La conseguenza è che ora Francoforte, senza modifiche ai criteri d’acquisto dei vari bond sovrani, può trovarsi a “raschiare il fondo del barile” per quanto attiene alla disponibilità dei bund tedeschi. Quindi ad essere in difficoltà nel proseguire la sua politica monetaria non-convenzionale. Ma se tale questione appare come un problema “europeo”, cioè specifico per Bce e Lagarde, pur tuttavia, come detto, se continuare o meno con la “moneta facile” è tema che tocca tutte le banche centrali.
Il quesito è se le politiche monetarie espansive “non-convenzionali” del post 2008 ormai abbiano dato tutto ciò che potevano. Certo, nell’immediato simili considerazioni non dispiacciono sia alla politica (perché le rendono meno oneroso fare budget in deficit) che ai mercati (la nuova liquidità traducendosi in acquisto di asset ne alza il prezzo e ne abbatte il rendimento però con rischio “bolla”).
Tuttavia, a parte la considerazione che ulteriori tagli a tassi già minimi o negativi appaiono sempre più un’arma scarica (solo gli Stati Uniti, come mostrano le bordate di Trump contro la Fed, avrebbero tuttora margini di diminuzione), questi presentano anche conseguenze negative: ad esempio, incidono sui margini di assicurazioni, fondi pensione banche (Rapporto Bce sulla stabilità finanziaria 2018).
Inoltre, meglio ripeterlo ancora, la “moneta facile” può alterare i valori nei mercati finanziari, separandoli dai risultati “reali” dei bilanci. Il guaio, per le banche centrali, è che questo le pone dinnanzi ad un pessimo dilemma: perché, se abbandonano le “politiche non-ortodosse”, rischiano di far esplodere la bolla venendone imputate per le conseguenze recessive; viceversa, se perseverano, facilmente innescano una bomba/bolla ad orologeria. Qui le banche centrali, al di là dei diversi assetti normativi di riferimento, più che autonome e indipendenti, paiono prigioniere della situazione. Potevano fare diversamente dopo il 2018?
Difficile, realisticamente, dovendo il banchiere centrale – come ricordava, peraltro i un contesto diverso – Guidi Carli già governatore di Bankitalia – evitare scelte magari valide in via di principio, ma nell’immediato destabilizzanti l’ordine monetario affidatogli (Guido Carli, Intervista sul capitalismo italiano, Laterza, 1977).

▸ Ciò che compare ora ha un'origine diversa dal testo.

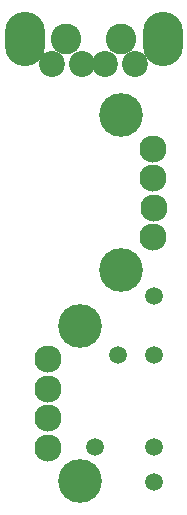
<source format=gbr>
G04 #@! TF.GenerationSoftware,KiCad,Pcbnew,(5.0.0)*
G04 #@! TF.CreationDate,2018-10-13T10:57:01-04:00*
G04 #@! TF.ProjectId,SecondPort_m3_usb,5365636F6E64506F72745F6D335F7573,1*
G04 #@! TF.SameCoordinates,Original*
G04 #@! TF.FileFunction,Soldermask,Top*
G04 #@! TF.FilePolarity,Negative*
%FSLAX46Y46*%
G04 Gerber Fmt 4.6, Leading zero omitted, Abs format (unit mm)*
G04 Created by KiCad (PCBNEW (5.0.0)) date 10/13/18 10:57:01*
%MOMM*%
%LPD*%
G01*
G04 APERTURE LIST*
%ADD10C,2.300000*%
%ADD11C,3.700000*%
%ADD12O,3.400000X4.600000*%
%ADD13C,2.600000*%
%ADD14C,2.200000*%
%ADD15C,1.500000*%
G04 APERTURE END LIST*
D10*
G04 #@! TO.C,J3*
X106790000Y-129570000D03*
X106800000Y-132070000D03*
X106775000Y-134570000D03*
X106790000Y-137070000D03*
D11*
X109500000Y-126750000D03*
X109500000Y-139890000D03*
G04 #@! TD*
D12*
G04 #@! TO.C,J1*
X116500000Y-102500000D03*
X104800000Y-102500000D03*
D13*
X112950000Y-102500000D03*
X108350000Y-102500000D03*
D14*
X114150000Y-104600000D03*
X111650000Y-104600000D03*
X109650000Y-104600000D03*
X107150000Y-104600000D03*
G04 #@! TD*
D11*
G04 #@! TO.C,J2*
X113000000Y-122070000D03*
X113000000Y-108930000D03*
D10*
X115710000Y-119250000D03*
X115725000Y-116750000D03*
X115700000Y-114250000D03*
X115710000Y-111750000D03*
G04 #@! TD*
D15*
X112750000Y-129250000D03*
X115750000Y-140000000D03*
X115750000Y-124250000D03*
X115750000Y-129250000D03*
X115750000Y-137000000D03*
X110750000Y-137000000D03*
M02*

</source>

E, con tutta probabilità, nel fatidico 2008 il mancato ricorso a politiche monetarie non-convenzionali sarebbe stato, appunto, destabilizzante. Altra cosa, invece, trasformarle in una nuova ortodossia, come pare oggi accada osservando parole e intenzioni delle banche centrali. Ciononostante, forse merita riconoscere che, almeno teoricamente, le preoccupazioni della Bundesbank (la banca centrale della Germania) qualche fondamento l’avevano sia per i pericoli di un loro eccessivo proseguimento che, essendo facile per le banche centrali restarvi imprigionate, per gli effetti sulla loro indipendenza da politica e mercati. Poi, a rendere più drammatico il dilemma, come la cronaca di questi giorni dimostra, c’è il rischio che le politiche monetarie non-convenzionali, sebbene pensate dalle leadership delle banche centrali a fini interni delle singole entità politiche, abbiano un impatto sui cambi capace di innescare vere e proprie guerre valutarie.

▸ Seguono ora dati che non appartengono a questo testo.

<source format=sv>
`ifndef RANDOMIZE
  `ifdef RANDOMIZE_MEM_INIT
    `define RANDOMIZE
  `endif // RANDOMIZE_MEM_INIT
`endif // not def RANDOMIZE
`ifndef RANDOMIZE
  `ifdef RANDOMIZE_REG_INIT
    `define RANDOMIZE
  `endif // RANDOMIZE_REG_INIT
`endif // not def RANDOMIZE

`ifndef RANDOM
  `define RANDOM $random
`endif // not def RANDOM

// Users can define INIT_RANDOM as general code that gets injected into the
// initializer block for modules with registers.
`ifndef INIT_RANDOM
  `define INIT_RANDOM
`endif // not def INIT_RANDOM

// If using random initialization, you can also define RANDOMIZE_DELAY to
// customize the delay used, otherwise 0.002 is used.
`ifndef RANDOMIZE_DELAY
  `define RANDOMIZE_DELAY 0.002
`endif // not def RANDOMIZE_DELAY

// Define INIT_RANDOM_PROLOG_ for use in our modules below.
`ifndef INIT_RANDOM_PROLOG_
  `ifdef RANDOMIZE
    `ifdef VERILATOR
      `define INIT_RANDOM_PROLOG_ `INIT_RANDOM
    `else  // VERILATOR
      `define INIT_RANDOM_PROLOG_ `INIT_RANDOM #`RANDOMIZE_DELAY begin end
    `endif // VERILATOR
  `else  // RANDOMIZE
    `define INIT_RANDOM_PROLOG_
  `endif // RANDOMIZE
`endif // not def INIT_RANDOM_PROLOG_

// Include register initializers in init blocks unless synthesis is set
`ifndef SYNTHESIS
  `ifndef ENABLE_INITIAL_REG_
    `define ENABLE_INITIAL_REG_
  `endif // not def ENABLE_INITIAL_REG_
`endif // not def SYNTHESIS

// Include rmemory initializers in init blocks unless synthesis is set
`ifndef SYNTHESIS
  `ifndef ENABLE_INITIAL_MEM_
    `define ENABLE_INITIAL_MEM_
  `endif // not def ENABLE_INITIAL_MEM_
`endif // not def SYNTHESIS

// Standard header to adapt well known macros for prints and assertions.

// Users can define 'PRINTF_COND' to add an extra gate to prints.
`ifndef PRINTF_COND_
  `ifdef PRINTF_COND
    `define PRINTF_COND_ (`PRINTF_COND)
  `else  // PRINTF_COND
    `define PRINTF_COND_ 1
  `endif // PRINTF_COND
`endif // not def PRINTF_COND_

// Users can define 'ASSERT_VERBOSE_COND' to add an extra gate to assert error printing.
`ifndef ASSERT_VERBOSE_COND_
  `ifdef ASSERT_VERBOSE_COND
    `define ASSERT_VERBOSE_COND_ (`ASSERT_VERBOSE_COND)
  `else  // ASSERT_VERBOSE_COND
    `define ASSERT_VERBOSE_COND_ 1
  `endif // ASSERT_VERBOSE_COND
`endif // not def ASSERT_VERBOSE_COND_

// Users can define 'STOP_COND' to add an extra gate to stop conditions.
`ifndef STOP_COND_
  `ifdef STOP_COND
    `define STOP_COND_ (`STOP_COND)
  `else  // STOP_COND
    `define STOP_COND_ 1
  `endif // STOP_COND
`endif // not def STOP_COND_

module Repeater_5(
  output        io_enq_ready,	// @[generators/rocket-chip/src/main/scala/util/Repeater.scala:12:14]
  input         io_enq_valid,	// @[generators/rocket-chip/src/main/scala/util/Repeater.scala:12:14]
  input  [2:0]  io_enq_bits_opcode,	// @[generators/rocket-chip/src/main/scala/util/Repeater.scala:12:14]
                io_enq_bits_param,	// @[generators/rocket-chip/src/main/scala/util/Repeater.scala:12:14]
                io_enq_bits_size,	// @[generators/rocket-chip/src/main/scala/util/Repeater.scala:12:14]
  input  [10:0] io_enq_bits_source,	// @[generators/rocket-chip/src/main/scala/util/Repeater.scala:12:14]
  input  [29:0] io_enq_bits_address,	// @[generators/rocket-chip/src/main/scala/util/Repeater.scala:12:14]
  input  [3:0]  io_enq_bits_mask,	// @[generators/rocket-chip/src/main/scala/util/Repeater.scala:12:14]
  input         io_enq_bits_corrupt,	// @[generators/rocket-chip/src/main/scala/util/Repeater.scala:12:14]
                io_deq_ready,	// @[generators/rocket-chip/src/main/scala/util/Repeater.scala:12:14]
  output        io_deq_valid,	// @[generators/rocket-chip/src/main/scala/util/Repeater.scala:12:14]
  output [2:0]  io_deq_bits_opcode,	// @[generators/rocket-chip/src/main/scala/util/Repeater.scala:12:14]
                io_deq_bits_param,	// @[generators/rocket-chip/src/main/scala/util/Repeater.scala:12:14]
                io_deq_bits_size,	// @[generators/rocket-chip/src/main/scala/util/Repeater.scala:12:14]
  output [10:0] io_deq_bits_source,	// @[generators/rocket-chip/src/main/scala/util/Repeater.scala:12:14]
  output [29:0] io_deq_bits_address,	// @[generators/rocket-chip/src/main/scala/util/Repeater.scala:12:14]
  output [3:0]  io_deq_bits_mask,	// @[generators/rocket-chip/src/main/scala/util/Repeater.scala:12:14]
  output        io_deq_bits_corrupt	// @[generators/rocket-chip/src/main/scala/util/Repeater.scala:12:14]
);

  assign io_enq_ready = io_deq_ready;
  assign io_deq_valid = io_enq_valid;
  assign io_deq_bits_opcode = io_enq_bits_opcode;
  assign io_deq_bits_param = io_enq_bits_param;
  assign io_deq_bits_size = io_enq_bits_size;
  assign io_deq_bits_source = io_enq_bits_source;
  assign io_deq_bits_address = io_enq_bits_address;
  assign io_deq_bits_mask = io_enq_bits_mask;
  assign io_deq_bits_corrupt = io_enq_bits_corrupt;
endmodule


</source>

Insomma, si prospettano momenti difficili per le banche centrali intrappolate nelle sabbie mobili della “moneta facile”. Neppure le aiuta la diffusa l’illusione che l’alchimia monetaria, per dire con Mervyn King, ex governatore della Banca d’Inghilterra (Mervyn King, La fine dell’alchimia, Il Saggiatore, 2017), cioè che la sola manovra della moneta possa fare la magia di avere una sana economia.
Molte, dunque, guardando all’Eurozona, le sfide dinnanzi alla Presidente Lagarde e al board della Bce in più, come detto, condizionati dalla costitutiva (in senso politico) fragilità dell’euro. Nell’affrontarle che rapporto vi sarà tra Realpolitik e logica del banchiere centrale? Insomma, come sarà l’Eurotower da novembre? Comunque sia, inciderà sui nostri destini.